----- Material supplied -----
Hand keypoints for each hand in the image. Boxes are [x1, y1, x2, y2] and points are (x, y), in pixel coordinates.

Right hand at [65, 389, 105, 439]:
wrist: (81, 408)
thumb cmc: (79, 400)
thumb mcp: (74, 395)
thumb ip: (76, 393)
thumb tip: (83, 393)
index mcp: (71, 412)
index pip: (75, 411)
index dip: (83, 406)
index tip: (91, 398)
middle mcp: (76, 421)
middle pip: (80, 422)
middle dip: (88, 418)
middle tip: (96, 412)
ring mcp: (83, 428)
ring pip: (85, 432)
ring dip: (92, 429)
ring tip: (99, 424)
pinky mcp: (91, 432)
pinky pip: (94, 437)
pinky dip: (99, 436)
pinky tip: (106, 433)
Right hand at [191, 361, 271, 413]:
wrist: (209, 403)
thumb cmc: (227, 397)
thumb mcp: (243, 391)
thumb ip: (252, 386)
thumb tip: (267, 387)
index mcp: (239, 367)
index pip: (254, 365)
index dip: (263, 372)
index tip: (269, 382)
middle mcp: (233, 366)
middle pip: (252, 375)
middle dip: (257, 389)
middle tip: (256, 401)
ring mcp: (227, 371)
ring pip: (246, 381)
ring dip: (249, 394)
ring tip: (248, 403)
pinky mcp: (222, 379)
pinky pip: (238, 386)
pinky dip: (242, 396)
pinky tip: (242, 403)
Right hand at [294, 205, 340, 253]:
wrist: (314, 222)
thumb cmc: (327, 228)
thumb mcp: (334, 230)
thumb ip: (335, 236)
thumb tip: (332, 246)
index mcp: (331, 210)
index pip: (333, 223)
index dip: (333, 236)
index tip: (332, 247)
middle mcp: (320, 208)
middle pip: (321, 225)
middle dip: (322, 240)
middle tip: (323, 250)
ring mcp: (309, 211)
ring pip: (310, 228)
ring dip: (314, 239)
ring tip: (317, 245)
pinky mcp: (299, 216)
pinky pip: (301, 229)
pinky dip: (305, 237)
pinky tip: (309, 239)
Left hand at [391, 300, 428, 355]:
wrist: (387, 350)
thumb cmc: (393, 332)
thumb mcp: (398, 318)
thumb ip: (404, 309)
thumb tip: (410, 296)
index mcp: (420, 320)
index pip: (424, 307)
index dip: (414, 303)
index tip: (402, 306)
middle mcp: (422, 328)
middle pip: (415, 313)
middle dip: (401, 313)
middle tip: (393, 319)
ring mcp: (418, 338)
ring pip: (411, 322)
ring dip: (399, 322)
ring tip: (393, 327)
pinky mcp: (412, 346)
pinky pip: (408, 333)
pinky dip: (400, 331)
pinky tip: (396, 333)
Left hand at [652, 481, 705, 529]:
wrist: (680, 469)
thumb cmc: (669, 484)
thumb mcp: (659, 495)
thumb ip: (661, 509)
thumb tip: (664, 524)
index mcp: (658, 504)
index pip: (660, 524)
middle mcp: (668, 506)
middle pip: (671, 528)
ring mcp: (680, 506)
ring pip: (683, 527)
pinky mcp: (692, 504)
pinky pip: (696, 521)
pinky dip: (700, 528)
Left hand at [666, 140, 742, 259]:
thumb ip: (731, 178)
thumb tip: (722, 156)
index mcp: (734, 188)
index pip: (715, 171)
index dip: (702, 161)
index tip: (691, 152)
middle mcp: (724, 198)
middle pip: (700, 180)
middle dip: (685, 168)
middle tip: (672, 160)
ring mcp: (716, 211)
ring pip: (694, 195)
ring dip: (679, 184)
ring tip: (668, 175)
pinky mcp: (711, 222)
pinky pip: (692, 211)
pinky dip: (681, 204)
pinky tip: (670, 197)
-----
Every record, restated word for word, should make up your reply.

Hand keypoints for each hand in the image. Boxes are [x1, y1, x2, y2] and points are (x, y), in pixel coordinates.

Right hand at [65, 389, 105, 439]:
wrist: (81, 408)
thumb cmc: (79, 400)
thumb mcp: (74, 395)
thumb ip: (76, 393)
thumb tip: (83, 393)
index mcp: (71, 412)
index pip: (75, 411)
index dip: (83, 406)
index tip: (91, 398)
middle mcp: (76, 421)
middle pip: (80, 422)
middle dip: (88, 418)
middle tip: (96, 412)
ring mcp: (83, 428)
ring pip: (85, 432)
ring dip: (92, 429)
ring tip: (99, 424)
pinky mcp: (91, 432)
pinky pip: (94, 437)
pinky dip: (99, 436)
pinky tip: (106, 433)
Right hand at [191, 361, 271, 413]:
wrist: (209, 403)
thumb cmc: (227, 397)
thumb mcp: (243, 391)
thumb ip: (252, 386)
thumb tip: (267, 387)
index mcp: (239, 367)
index pip: (254, 365)
index dip: (263, 372)
index tip: (269, 382)
middle mcp: (233, 366)
middle pip: (252, 375)
middle dip: (257, 389)
middle tip: (256, 401)
ring mcp: (227, 371)
ring pip: (246, 381)
ring dip: (249, 394)
ring tip: (248, 403)
pinky mcp: (222, 379)
pinky pip: (238, 386)
pinky dip: (242, 396)
pinky tip: (242, 403)
Right hand at [294, 205, 340, 253]:
wrist: (314, 222)
thumb cmc: (327, 228)
thumb mcp: (334, 230)
thumb ip: (335, 236)
thumb tip: (332, 246)
index mcp: (331, 210)
index pip: (333, 223)
index dip: (333, 236)
index tip: (332, 247)
middle mcp: (320, 208)
middle pip: (321, 225)
middle dip: (322, 240)
middle tip: (323, 250)
ring mcp: (309, 211)
ring pip: (310, 228)
ring dip: (314, 239)
ring tip: (317, 245)
pinky mcp: (299, 216)
pinky pip: (301, 229)
pinky dip: (305, 237)
pinky tip: (309, 239)
Left hand at [391, 300, 428, 355]:
wrist: (387, 350)
thumb cmc: (393, 332)
thumb mcp: (398, 318)
thumb ip: (404, 309)
thumb tip: (410, 296)
index mcp: (420, 320)
index pip: (424, 307)
index dip: (414, 303)
index tip: (402, 306)
middle mcp: (422, 328)
middle pip: (415, 313)
middle dip: (401, 313)
middle tip: (393, 319)
ring mcp: (418, 338)
ring pip: (411, 322)
ring dip: (399, 322)
ring tip: (393, 327)
pinky mcp: (412, 346)
pinky pip: (408, 333)
pinky dip: (400, 331)
pinky tip: (396, 333)
Left hand at [652, 481, 705, 529]:
wrist: (680, 469)
thumb cmc: (669, 484)
thumb mcp: (659, 495)
thumb ip: (661, 509)
thumb tip: (664, 524)
index mcp: (658, 504)
index pip: (660, 524)
middle mcp: (668, 506)
middle pip: (671, 528)
ring mcp: (680, 506)
ring pip: (683, 527)
pinky mcp: (692, 504)
pinky pip: (696, 521)
pinky dip: (700, 528)
Left hand at [666, 140, 742, 259]:
thumb ip: (731, 178)
thumb tip: (722, 156)
index mcp: (734, 188)
index pip: (715, 171)
index dip: (702, 161)
index tip: (691, 152)
middle mcp: (724, 198)
middle pip: (700, 180)
middle dip: (685, 168)
middle tip: (672, 160)
ring mcp: (716, 211)
ring pip: (694, 195)
ring dip: (679, 184)
ring tip: (668, 175)
pinky mcp: (711, 222)
pinky pip: (692, 211)
pinky dip: (681, 204)
pinky tip: (670, 197)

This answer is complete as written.